== Segment start ==
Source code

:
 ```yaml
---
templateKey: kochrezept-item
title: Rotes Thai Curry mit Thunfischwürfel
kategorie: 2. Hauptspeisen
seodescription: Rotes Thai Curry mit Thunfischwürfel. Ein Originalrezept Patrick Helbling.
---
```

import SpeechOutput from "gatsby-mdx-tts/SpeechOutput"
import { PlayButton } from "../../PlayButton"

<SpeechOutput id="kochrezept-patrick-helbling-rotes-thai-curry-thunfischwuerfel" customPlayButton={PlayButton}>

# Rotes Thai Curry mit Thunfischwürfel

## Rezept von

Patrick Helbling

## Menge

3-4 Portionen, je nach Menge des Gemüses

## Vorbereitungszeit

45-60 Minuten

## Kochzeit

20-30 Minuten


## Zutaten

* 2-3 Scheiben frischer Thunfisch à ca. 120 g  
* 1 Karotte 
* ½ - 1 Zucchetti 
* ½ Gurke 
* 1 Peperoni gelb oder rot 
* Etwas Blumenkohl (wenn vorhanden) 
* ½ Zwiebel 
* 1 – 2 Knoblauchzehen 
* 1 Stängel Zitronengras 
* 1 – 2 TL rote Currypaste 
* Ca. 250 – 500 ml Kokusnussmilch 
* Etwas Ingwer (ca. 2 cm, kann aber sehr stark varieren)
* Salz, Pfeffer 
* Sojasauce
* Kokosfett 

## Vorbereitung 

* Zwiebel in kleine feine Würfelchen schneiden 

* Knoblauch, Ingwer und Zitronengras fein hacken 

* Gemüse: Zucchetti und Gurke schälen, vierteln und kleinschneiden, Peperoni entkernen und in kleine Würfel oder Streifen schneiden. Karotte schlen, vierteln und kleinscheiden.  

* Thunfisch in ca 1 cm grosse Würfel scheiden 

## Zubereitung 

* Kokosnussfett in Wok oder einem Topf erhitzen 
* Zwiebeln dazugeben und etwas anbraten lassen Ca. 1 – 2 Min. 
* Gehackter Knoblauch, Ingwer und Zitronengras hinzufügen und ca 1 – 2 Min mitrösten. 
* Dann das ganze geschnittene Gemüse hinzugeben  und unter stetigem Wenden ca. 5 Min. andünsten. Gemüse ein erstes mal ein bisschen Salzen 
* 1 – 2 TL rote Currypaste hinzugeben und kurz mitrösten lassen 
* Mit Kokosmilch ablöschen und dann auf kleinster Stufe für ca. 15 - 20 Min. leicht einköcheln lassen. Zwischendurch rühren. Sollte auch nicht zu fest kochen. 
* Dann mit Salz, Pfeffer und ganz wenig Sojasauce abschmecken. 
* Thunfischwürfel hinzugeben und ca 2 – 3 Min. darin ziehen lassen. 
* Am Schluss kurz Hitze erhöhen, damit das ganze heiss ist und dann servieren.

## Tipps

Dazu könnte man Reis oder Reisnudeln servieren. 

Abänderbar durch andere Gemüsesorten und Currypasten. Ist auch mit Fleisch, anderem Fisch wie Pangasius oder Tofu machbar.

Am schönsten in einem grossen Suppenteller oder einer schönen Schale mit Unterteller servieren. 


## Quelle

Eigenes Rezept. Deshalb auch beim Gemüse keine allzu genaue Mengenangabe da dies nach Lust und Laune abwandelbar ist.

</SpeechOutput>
== Segment end ==
- [Brief]: Return all lines of the data in which the string "oder" appears.

- [Output]:
* 1 Peperoni gelb oder rot 
* Gemüse: Zucchetti und Gurke schälen, vierteln und kleinschneiden, Peperoni entkernen und in kleine Würfel oder Streifen schneiden. Karotte schlen, vierteln und kleinscheiden.  
* Kokosnussfett in Wok oder einem Topf erhitzen 
Dazu könnte man Reis oder Reisnudeln servieren. 
Abänderbar durch andere Gemüsesorten und Currypasten. Ist auch mit Fleisch, anderem Fisch wie Pangasius oder Tofu machbar.
Am schönsten in einem grossen Suppenteller oder einer schönen Schale mit Unterteller servieren. 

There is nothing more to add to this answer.